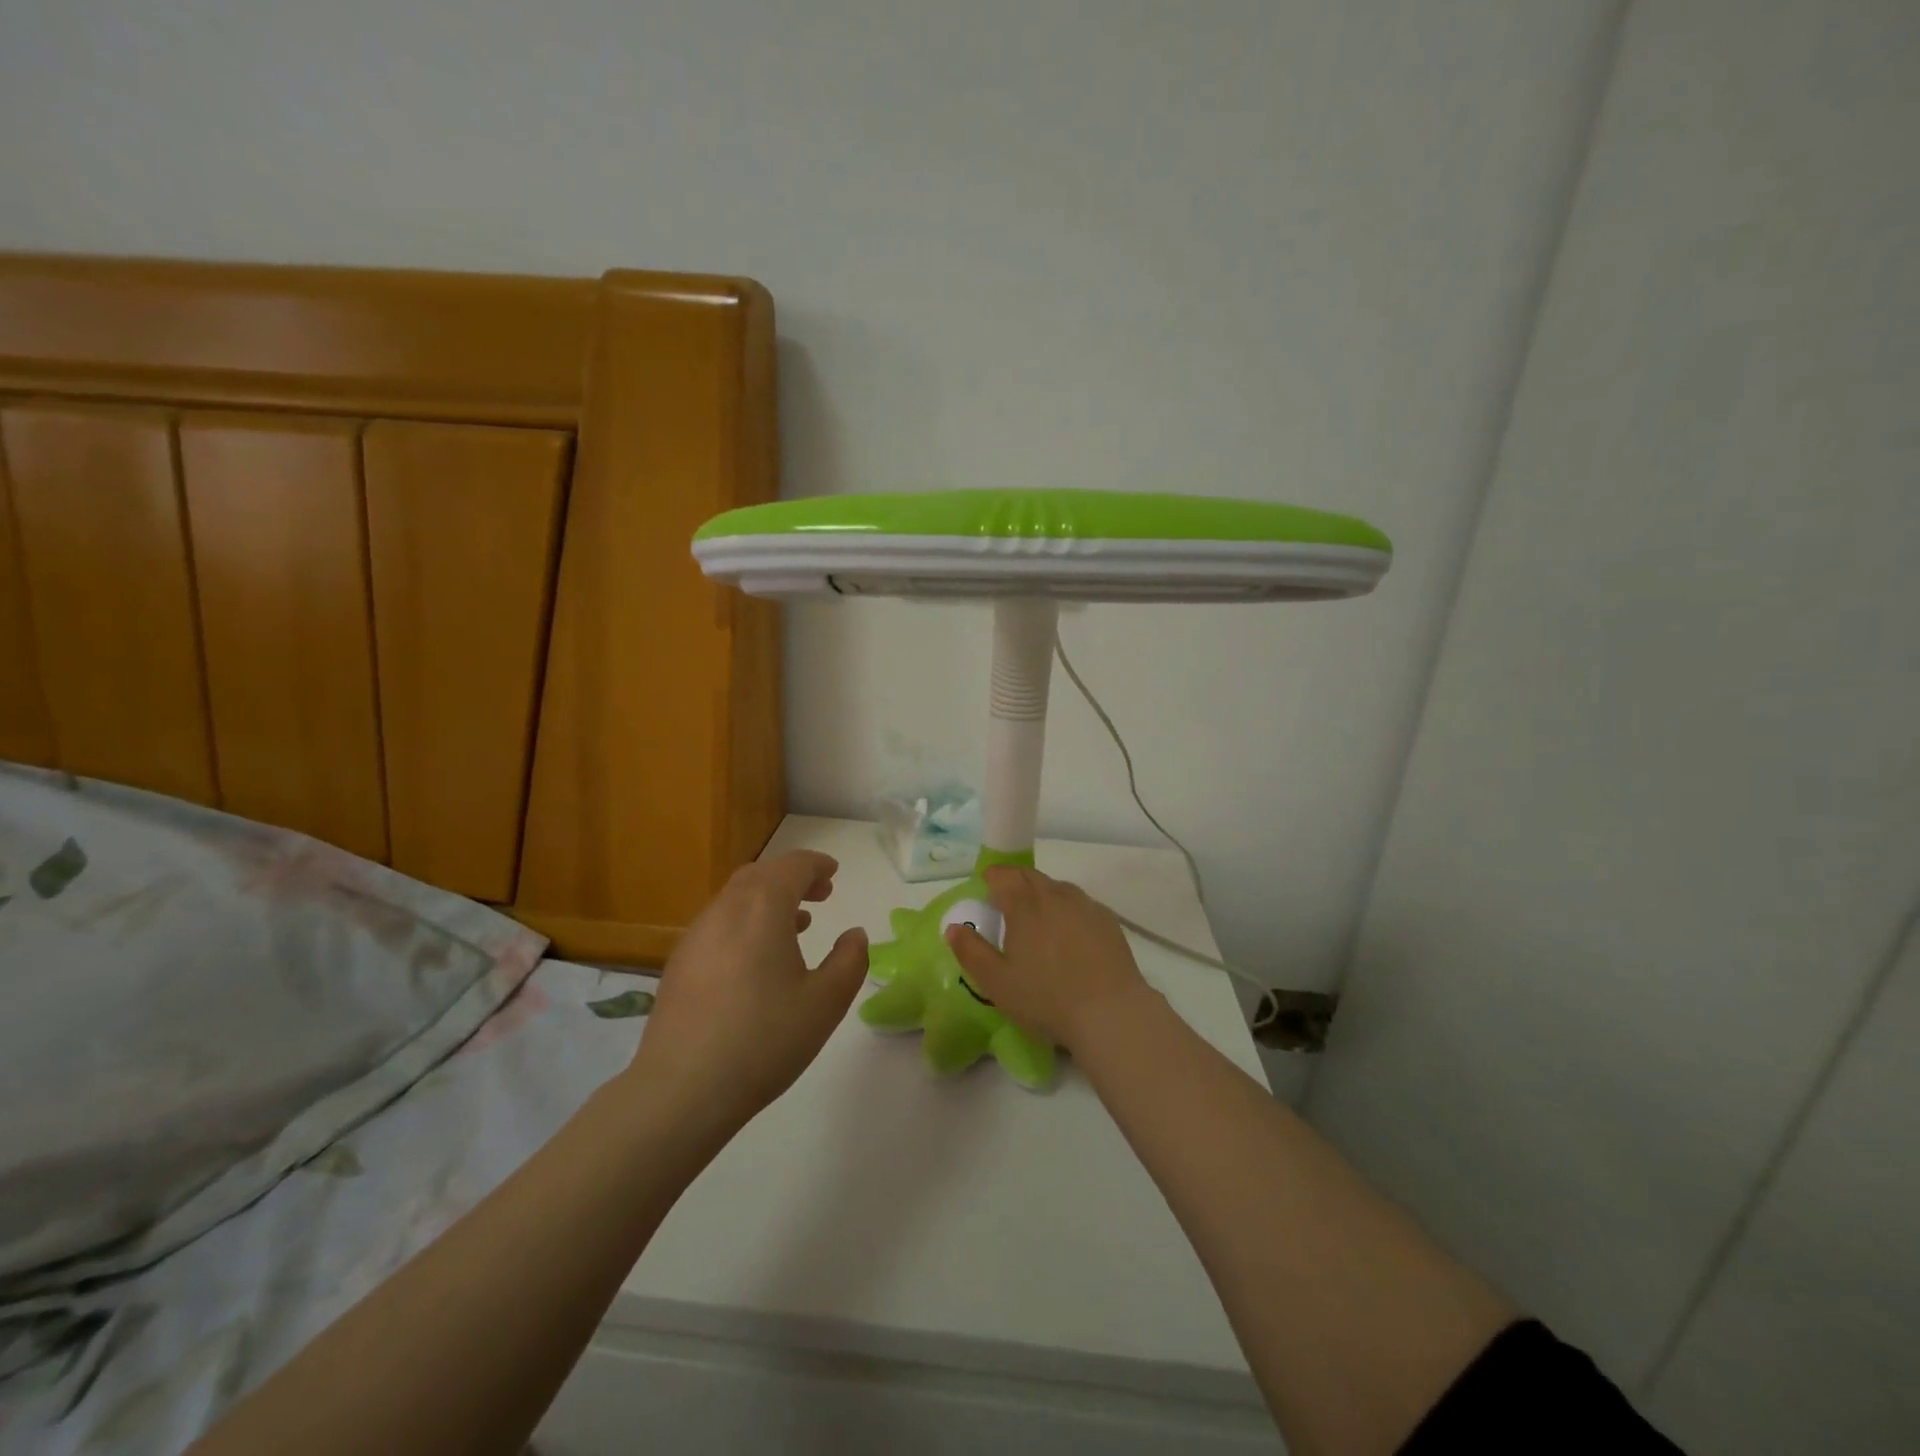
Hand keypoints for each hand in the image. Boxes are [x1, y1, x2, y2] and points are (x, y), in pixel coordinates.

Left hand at [622, 851, 868, 1136]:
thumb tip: (854, 935)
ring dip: (768, 900)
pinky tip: (758, 958)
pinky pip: (719, 923)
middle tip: (820, 894)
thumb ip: (850, 961)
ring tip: (797, 923)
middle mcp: (726, 910)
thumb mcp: (826, 1003)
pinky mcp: (679, 964)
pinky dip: (746, 922)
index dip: (816, 865)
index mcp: (763, 908)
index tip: (833, 872)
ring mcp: (696, 936)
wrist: (681, 1089)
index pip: (792, 866)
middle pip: (761, 875)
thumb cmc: (764, 1039)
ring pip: (736, 899)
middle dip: (792, 877)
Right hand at [944, 865, 1154, 1052]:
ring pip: (1057, 887)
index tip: (985, 885)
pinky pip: (1080, 903)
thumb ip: (971, 952)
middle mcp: (1054, 895)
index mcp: (1024, 906)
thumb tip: (953, 927)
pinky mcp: (1107, 920)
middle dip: (1015, 881)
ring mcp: (1084, 905)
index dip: (992, 877)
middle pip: (1030, 876)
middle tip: (1006, 898)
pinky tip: (1068, 931)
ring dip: (1042, 892)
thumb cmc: (1046, 999)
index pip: (1003, 876)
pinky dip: (1067, 908)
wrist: (1110, 1012)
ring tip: (1037, 915)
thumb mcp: (997, 983)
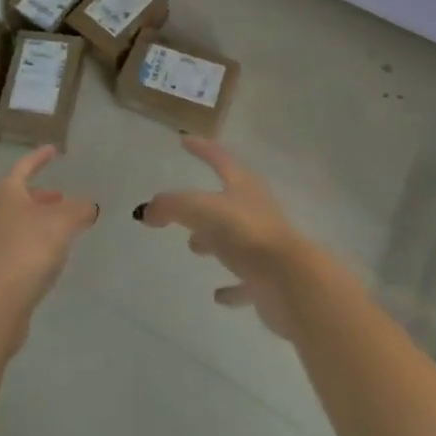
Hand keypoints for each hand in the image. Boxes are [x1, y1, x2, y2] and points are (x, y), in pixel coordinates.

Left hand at [0, 145, 98, 321]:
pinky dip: (33, 242)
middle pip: (19, 195)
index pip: (25, 166)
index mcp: (7, 191)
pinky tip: (49, 256)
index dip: (40, 157)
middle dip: (42, 195)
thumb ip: (79, 210)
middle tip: (62, 198)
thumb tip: (89, 205)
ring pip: (18, 221)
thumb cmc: (28, 249)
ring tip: (61, 228)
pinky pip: (16, 245)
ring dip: (38, 220)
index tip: (54, 150)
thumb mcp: (62, 223)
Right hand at [135, 137, 309, 339]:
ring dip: (214, 240)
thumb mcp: (200, 210)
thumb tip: (145, 211)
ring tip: (193, 246)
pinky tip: (218, 296)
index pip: (219, 158)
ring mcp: (263, 246)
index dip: (201, 148)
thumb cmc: (245, 233)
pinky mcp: (267, 280)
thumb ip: (171, 206)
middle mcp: (255, 210)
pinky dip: (231, 285)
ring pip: (234, 238)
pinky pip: (244, 280)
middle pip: (227, 200)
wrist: (290, 281)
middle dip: (204, 202)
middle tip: (183, 208)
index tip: (184, 140)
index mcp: (243, 186)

-------

### Action item
Copy every record exactly, but skip the pictures.

### Exercise output
Hand keypoints for each hand in the image. Boxes are [x1, y1, x2, y2] and points are (x, y), in pixel coordinates.

Left hand at [622, 851, 868, 1136]:
thumb tip: (854, 935)
ring dip: (768, 900)
pinky tip: (758, 958)
pinky pip: (719, 923)
middle tip: (820, 894)
thumb ip: (850, 961)
ring tip: (797, 923)
middle mcp: (726, 910)
thumb mcp: (826, 1003)
pinky mcp: (679, 964)
pinky dip: (746, 922)
index dip: (816, 865)
index mcp: (763, 908)
index tip: (833, 872)
ring mcp: (696, 936)
wrist: (681, 1089)
index pip: (792, 866)
middle pip: (761, 875)
thumb cmc: (764, 1039)
ring pip: (736, 899)
middle dip: (792, 877)
Right hand at [944, 865, 1154, 1052]:
ring pip: (1057, 887)
index tip: (985, 885)
pinky pip: (1080, 903)
thumb ip: (971, 952)
middle mcp: (1054, 895)
index mcp: (1024, 906)
thumb tip: (953, 927)
pinky mcp: (1107, 920)
middle dip: (1015, 881)
ring mcp: (1084, 905)
index dip: (992, 877)
middle pip: (1030, 876)
middle tip: (1006, 898)
pinky tip: (1068, 931)
ring dip: (1042, 892)
thumb cmc: (1046, 999)
index pip: (1003, 876)
pinky dip: (1067, 908)
wrist: (1110, 1012)
ring tip: (1037, 915)
thumb mcp: (997, 983)
Hand keypoints for each hand in the image. Boxes are [x1, y1, x2, y2] and points are (x, y), in pixel coordinates.

Left hand at [0, 145, 98, 321]:
pinky dip: (33, 242)
middle pip: (19, 195)
index pip: (25, 166)
index mcp: (7, 191)
pinky tip: (49, 256)
index dip: (40, 157)
middle dip: (42, 195)
thumb ip: (79, 210)
middle tip: (62, 198)
thumb tip: (89, 205)
ring pip: (18, 221)
thumb cmc: (28, 249)
ring tip: (61, 228)
pinky pip: (16, 245)
ring dip: (38, 220)
index tip: (54, 150)
thumb mcp: (62, 223)
Right hand at [135, 137, 309, 339]:
ring dip: (214, 240)
thumb mcp: (200, 210)
thumb tip: (145, 211)
ring tip: (193, 246)
pinky tip: (218, 296)
index pip: (219, 158)
ring mcp: (263, 246)
index dip: (201, 148)
thumb cmc: (245, 233)
pinky mcp: (267, 280)
thumb ip: (171, 206)
middle mcp: (255, 210)
pinky dip: (231, 285)
ring pip: (234, 238)
pinky pip: (244, 280)
middle pip: (227, 200)
wrist: (290, 281)
middle dip: (204, 202)
middle tip: (183, 208)
index tip: (184, 140)
index mcp: (243, 186)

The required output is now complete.